[Opening Available data section]

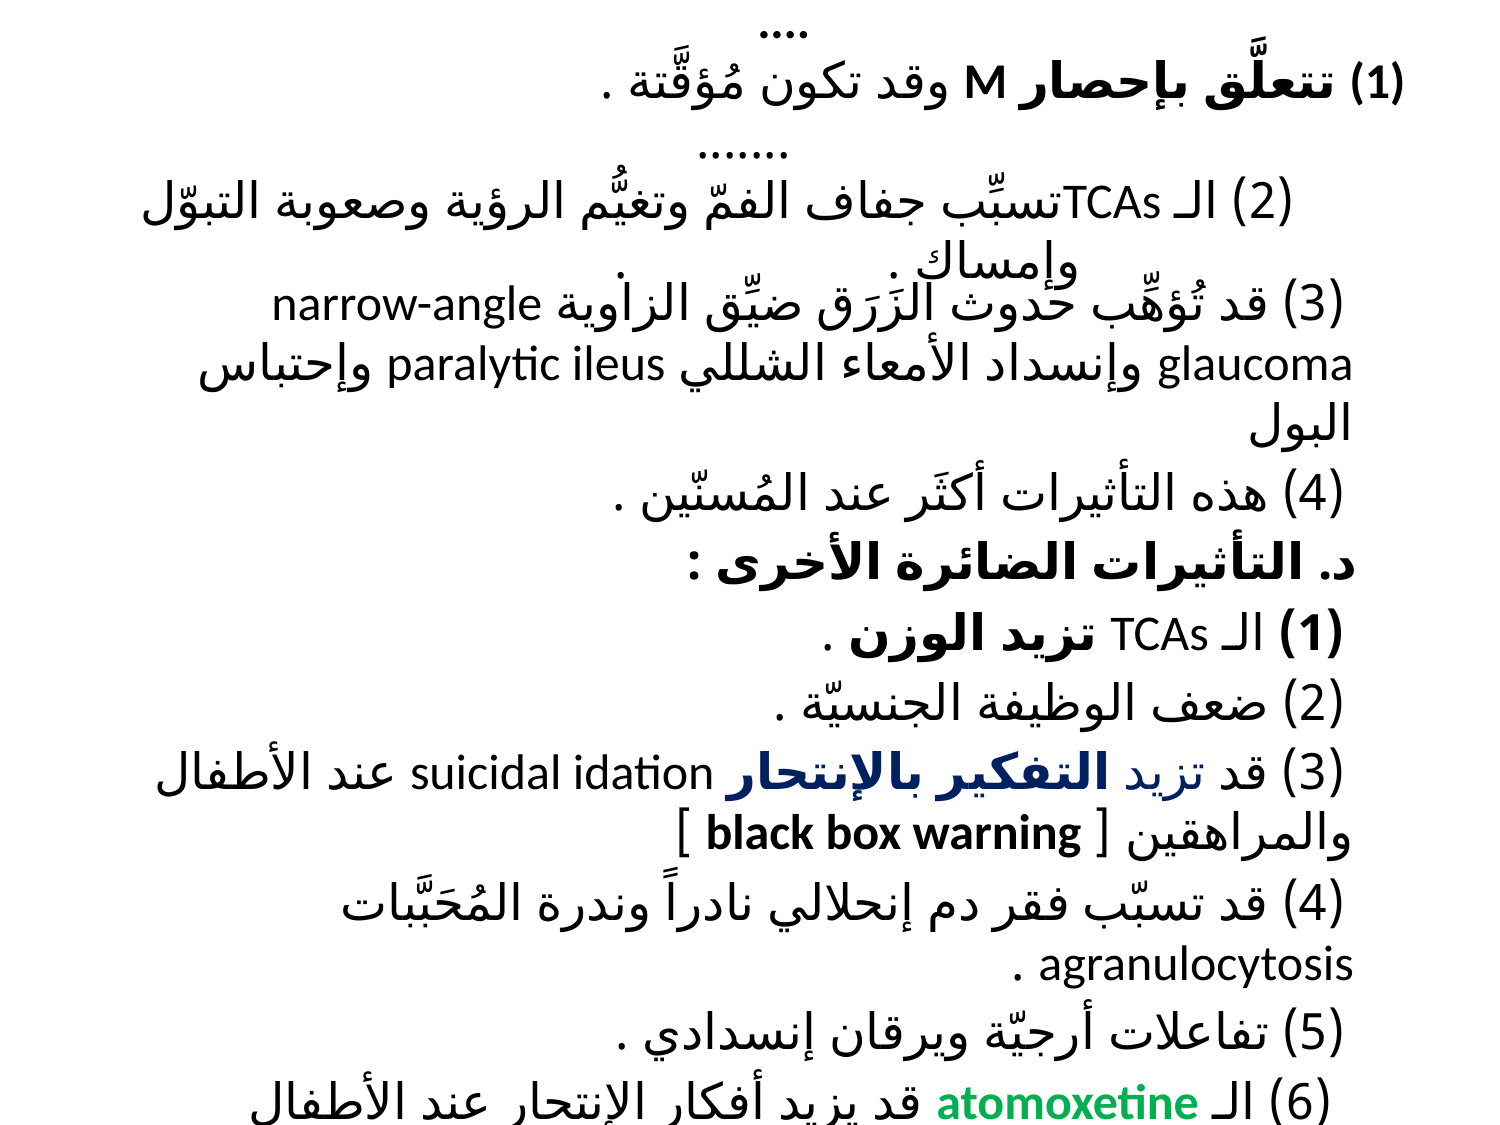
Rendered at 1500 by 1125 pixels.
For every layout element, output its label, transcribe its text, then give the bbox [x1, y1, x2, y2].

list (3) قد تُؤهِّب حدوث الزَرَق ضيِّق الزاوية narrow-angle glaucoma وإنسداد الأمعاء الشللي paralytic ileus وإحتباس البول (4) هذه التأثيرات أكثَر عند المُسنّين . د. التأثيرات الضائرة الأخرى : (1) الـ TCAs تزيد الوزن . (2) ضعف الوظيفة الجنسيّة . (3) قد تزيد التفكير بالإنتحار suicidal idation عند الأطفال والمراهقين [ black box warning ] (4) قد تسبّب فقر دم إنحلالي نادراً وندرة المُحَبَّبات agranulocytosis . (5) تفاعلات أرجيّة ويرقان إنسدادي . (6) الـ atomoxetine قد يزيد أفكار الإنتحار عند الأطفال والمراهقين . [75, 262, 1425, 1005]
title ج. الجهاز العصبي المُستَقِلّ Autonomic nervous system : .... (1) تتعلَّق بإحصار M وقد تكون مُؤقَّتة . ....... (2) الـ TCAsتسبِّب جفاف الفمّ وتغيُّم الرؤية وصعوبة التبوّل وإمساك . . [75, 45, 1425, 233]
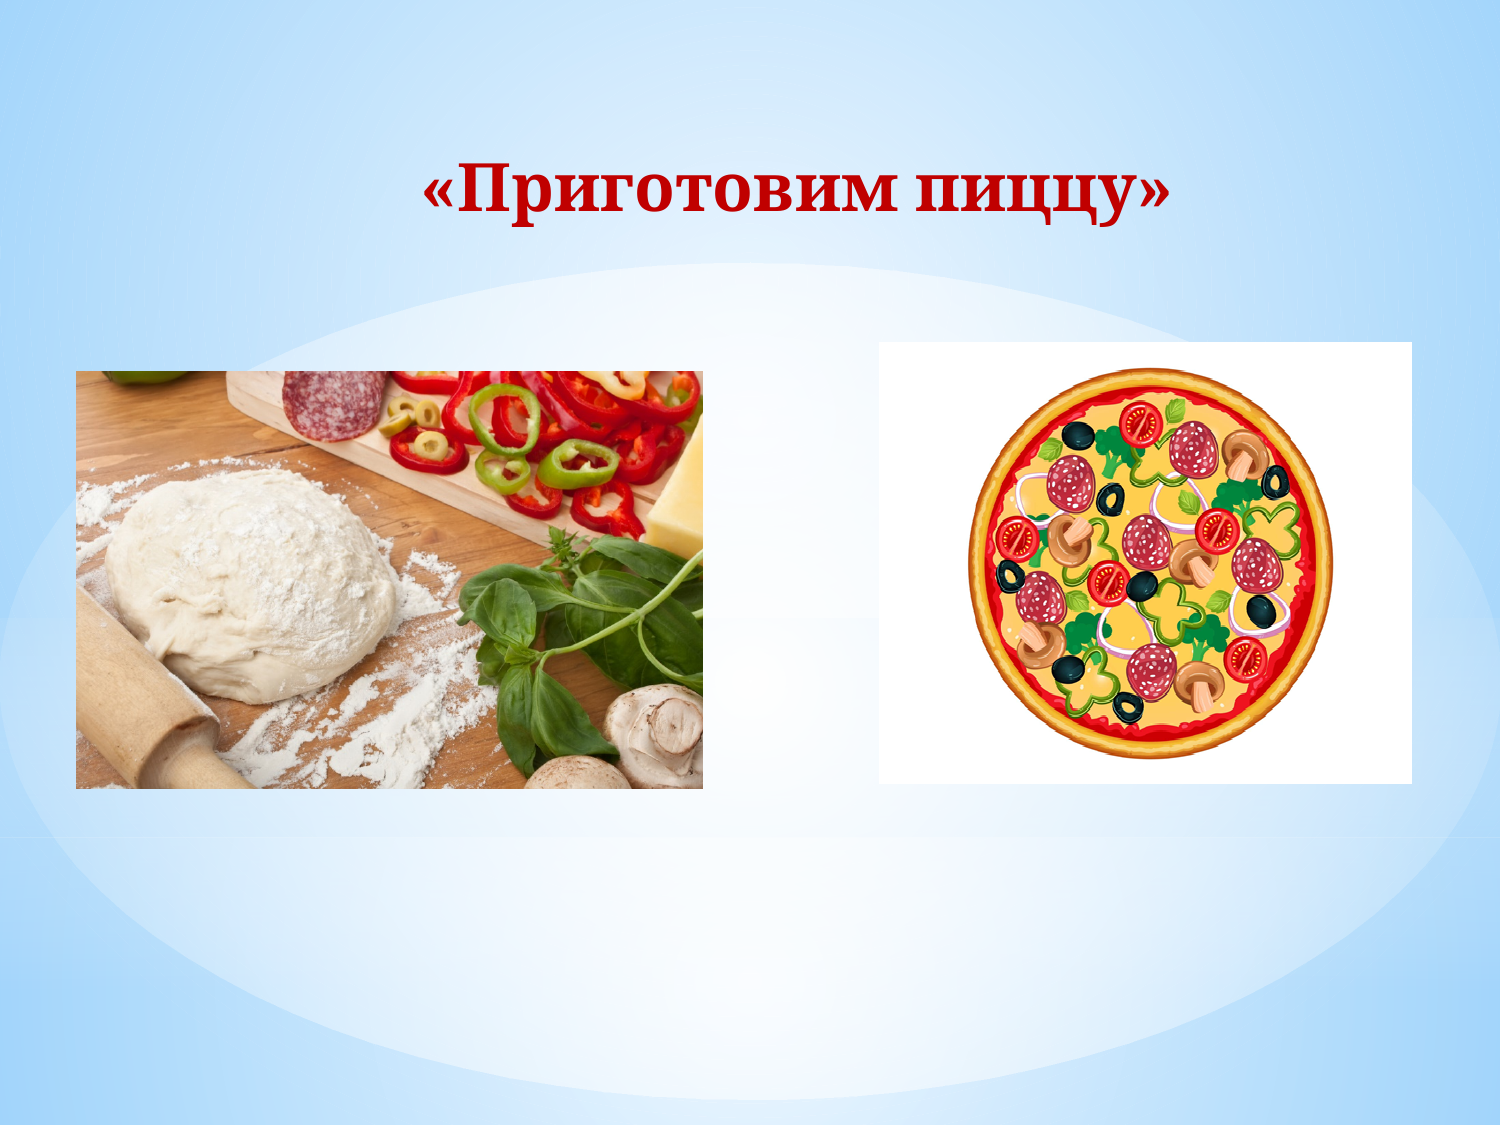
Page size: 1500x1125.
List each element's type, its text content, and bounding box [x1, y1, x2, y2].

[Closing Available data section]

Problem details: Write every record out again exactly, omitting the pictures they hold.

Answer space:
Rendered at 1500 by 1125 pixels.
For every layout element, output its label, transcribe its text, then give the bbox [x1, y1, x2, y2].

list (3) قد تُؤهِّب حدوث الزَرَق ضيِّق الزاوية narrow-angle glaucoma وإنسداد الأمعاء الشللي paralytic ileus وإحتباس البول (4) هذه التأثيرات أكثَر عند المُسنّين . د. التأثيرات الضائرة الأخرى : (1) الـ TCAs تزيد الوزن . (2) ضعف الوظيفة الجنسيّة . (3) قد تزيد التفكير بالإنتحار suicidal idation عند الأطفال والمراهقين [ black box warning ] (4) قد تسبّب فقر دم إنحلالي نادراً وندرة المُحَبَّبات agranulocytosis . (5) تفاعلات أرجيّة ويرقان إنسدادي . (6) الـ atomoxetine قد يزيد أفكار الإنتحار عند الأطفال والمراهقين . [75, 262, 1425, 1005]
title ج. الجهاز العصبي المُستَقِلّ Autonomic nervous system : .... (1) تتعلَّق بإحصار M وقد تكون مُؤقَّتة . ....... (2) الـ TCAsتسبِّب جفاف الفمّ وتغيُّم الرؤية وصعوبة التبوّل وإمساك . . [75, 45, 1425, 233]
Page size: 1500x1125.
List each element's type, its text content, and bounding box [x1, y1, x2, y2].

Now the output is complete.